801. “With this idea in view, the passage in 1 Thess. iv. 15 becomes beautifully intelligible: ‘For this we say unto you by the word of the Lord, that we which are alive and remain unto the coming of the Lord, shall not prevent’ (that is, shall not go before, anticipate, or have any advantage over) ‘those which are asleep; the dead in Christ shall RISE first: then’ (when they have risen) ‘we which are alive and remain shall be caught up together with them in the clouds, to meet the Lord in the air; and so shall we be ever with the Lord.’ Those who shall live in the last moment, having had their spirits fully enlightened and prepared for a future existence in the brightness of the latter-day glory before death, shall not ‘sleep’ at all, for there will be no necessity for it; but ‘shall all be changed in a moment, in the twinkling of an eye, at the last trump.’ ‘The dead shall be raised incorruptible,’ having been prepared for their incorruptible body, but ‘we shall be changed.’ 1 Cor. xv. 51, 52.
802. “This theory may be seen in the same way to illustrate itself consistently when applied to those who are lost. Those who live last in the world, when superior light is around them, sin against greater light than those who lived earlier, and are therefore sooner prepared to have their doleful station fixed finally in hell, in the union of soul and body.

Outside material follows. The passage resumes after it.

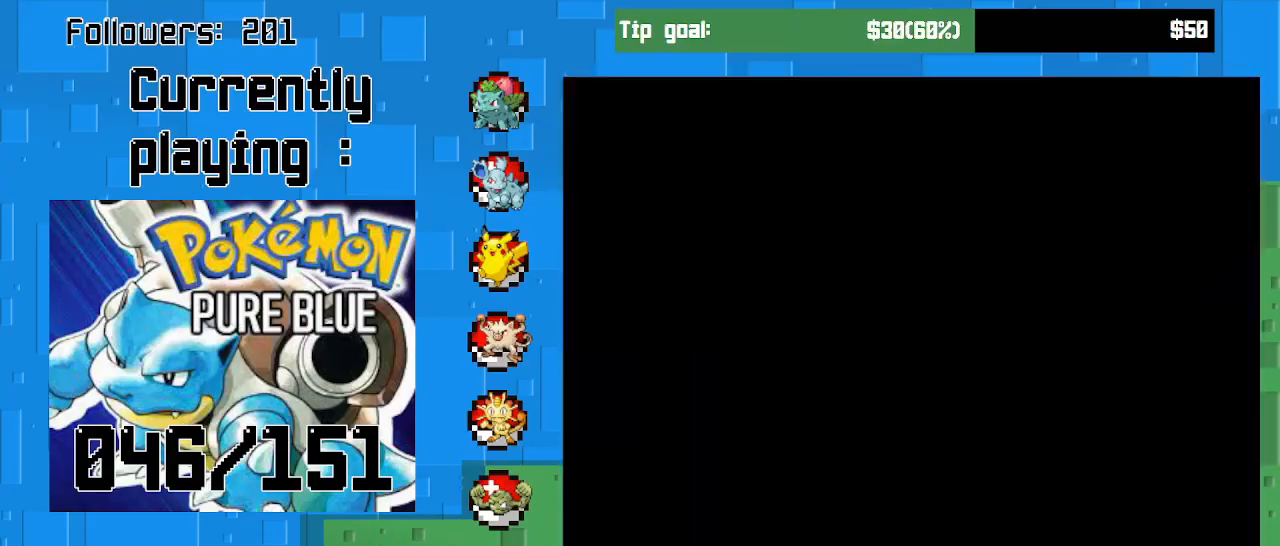
{"buttons": [], "right_stick": "center", "events": []}
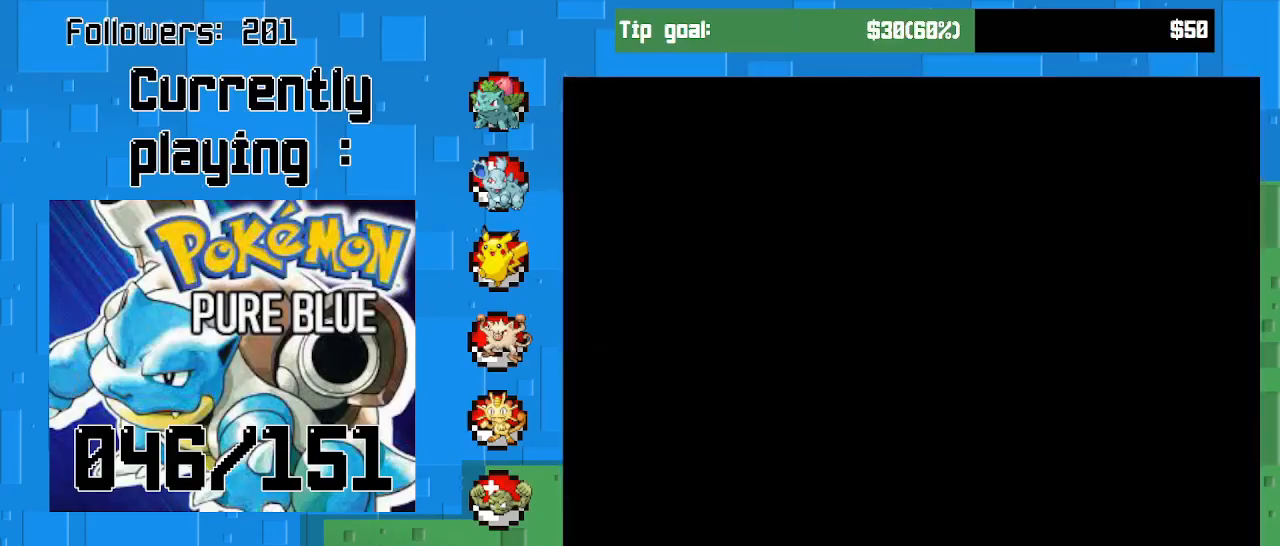
{"buttons": [], "right_stick": "center", "events": []}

803. “The doctrine we present in reference to the condition of the spirits of the saints in heaven, differs from the idea of a middle state, in a third place, in several important particulars. It excludes the idea of a middle place entirely, and of course all idea of probation, which is generally attached to it in some form or other. The state of the spirit in heaven, though imperfect, being the celestial childhood of the spirit, is nevertheless final, and not probationary. Our enjoyments there will be in exact proportion to our capacity; and as fast as our spirits are unfolded, will our joys increase.
‘The more our spirits are enlarged on earth,
The deeper draughts they shall receive of heaven.’
804. “What an interesting moment to the spirit will be the moment after death! What scenes will open up before it! The friends will stand weeping over the now tenantless body, but the spirit is—oh!
‘My thoughts pursue it where it flies,
And trace its wondrous way!’
805. “The Christian need have no unpleasant anxiety about what scenes will open to him, for he knows that the glory which will then break upon his astonished spirit will exceed his keenest anticipations.”